In a legal environment in which Federal district court judges routinely block President Donald Trump’s (R) initiatives and the Supreme Court, via Trump emergency appeals, overrule those judges (and the occasional appellate court ruling) more often than those lower court judges deem appropriate, we’re seeing increasing whining from those lower court judges: they’re getting quite cross over not being listened to, all the while pretending not to understand the Supreme Court’s stays of these lower court blocks while the underlying case works its way through the legal system.
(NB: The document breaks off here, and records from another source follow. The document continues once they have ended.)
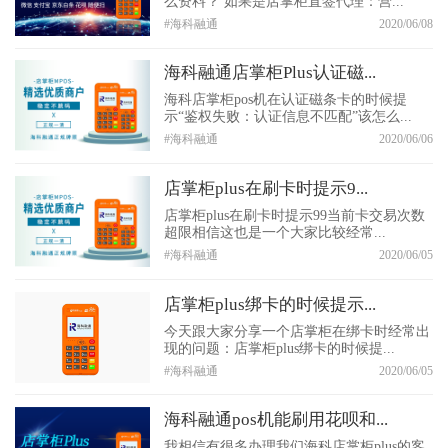
么资料？ 如果是店掌柜直签代理：营...
#海科融通
2020/06/08
海科融通店掌柜Plus认证磁...
海科店掌柜pos机在认证磁条卡的时候提
示“鉴权失败：认证信息不匹配”该怎么...
#海科融通
2020/06/06
店掌柜plus在刷卡时提示9...
店掌柜plus在刷卡时提示99当前卡交易次数
超限相信这也是一个大家比较经常...
#海科融通
2020/06/05
店掌柜plus绑卡的时候提示...
今天跟大家分享一个店掌柜在绑卡时经常出
现的问题：店掌柜plus绑卡的时候提...
#海科融通
2020/06/05
海科融通pos机能刷用花呗和...
我相信有很多办理我们海科店掌柜plus的客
As The Wall Street Journal‘s news writer put it,
The court, has given Trump much of what he has asked for so far, but the brevity of its orders has flummoxed judges who say there is no way to interpret them.
This is the measure of the lower courts’ defiance of the Supreme Court. The Court lifts the stays explicitly to let the underlying cases concerning the Trump initiatives proceed pending a final judgment. Often, appellate courts and district court judges, in lifting a stay or HIAing one, will say they’re doing so because they think the relevant party to the litigation is likely to prevail in the underlying case. The Supreme Court cannot say such things without prejudicing its eventual ruling in the case while it’s before those lower courts. The Court does say, often but not always, that it’s staying a case while the case wends its way. Even in those cases where the Court does not say, though, that much is clear to anyone reading with objective eyes.
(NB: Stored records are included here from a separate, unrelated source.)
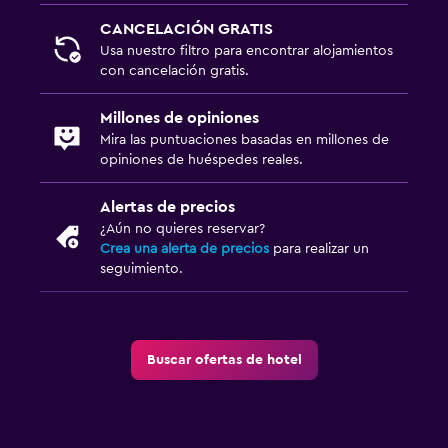
CANCELACIÓN GRATIS
Usa nuestro filtro para encontrar alojamientos
con cancelación gratis.
Millones de opiniones
Mira las puntuaciones basadas en millones de
opiniones de huéspedes reales.
Alertas de precios
¿Aún no quieres reservar?
Crea una alerta de precios
para realizar un
seguimiento.
Buscar ofertas de hotel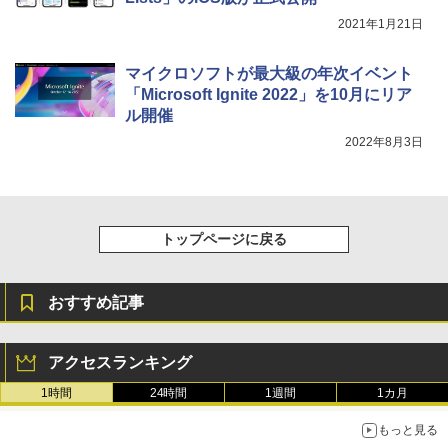
2021年1月21日
マイクロソフトが最大級の年次イベント
「Microsoft Ignite 2022」を10月にリア
ル開催
2022年8月3日
トップページに戻る
おすすめ記事
アクセスランキング
1時間
24時間
1週間
1カ月
もっと見る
These district (and appellate) judges know that.
Here’s an example of lower court defiance in the judge’s attempts at obstruction:
“Whatever their own views, judges are duty-bound to respect the hierarchy of the federal court system,” Gorsuch wrote.
US District Judge Allison Burroughs in Massachusetts fired back at Gorsuch a couple of weeks later when she ruled the administration’s cuts to Harvard’s research funding were unconstitutional. In a footnote, Burroughs said it was “unhelpful and unnecessary” to criticize judges for defying the Supreme Court “when they are working to find the right answer in a rapidly evolving doctrinal landscape, where they must grapple with both existing precedent and interim guidance from the Supreme Court that appears to set that precedent aside without much explanation or consensus.”
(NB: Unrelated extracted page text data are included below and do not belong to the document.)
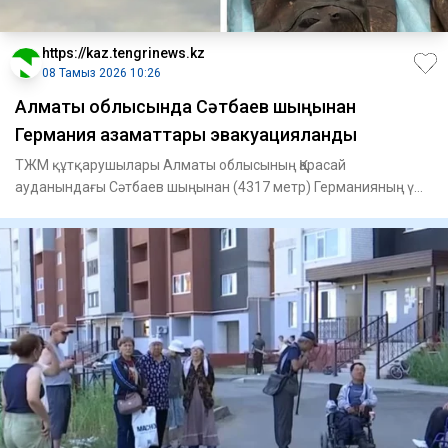
https://kaz.tengrinews.kz
08 Тамыз 2026 10:26
Алматы облысында Сәтбаев шыңынан
Германия азаматтары эвакуацияланды
ТЖМ құтқарушылары Алматы облысының Қарасай
ауданындағы Сәтбаев шыңынан (4317 метр) Германияның үш
азаматын эвакуациял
What part of set that precedent aside is unclear to this judge? If it appears to her to be set aside, then from her perspective it is set aside. Is Burroughs really insisting she’s unable to follow a simple ruling without having in hand a long, detailed dissertation on why the ruling exists and why she must follow it? Would that ruling need to be written in words of one syllable or less? If so, she needs to find another line of work where her bosses have the time and inclination to hold her hand every step of the way.
On the other hand, it sounds like this judge is letting her disdain for Trump lead her to disrespect for and defiance of the Supreme Court. In that case, too, she needs to find another line of work, maybe with Bill Kristol.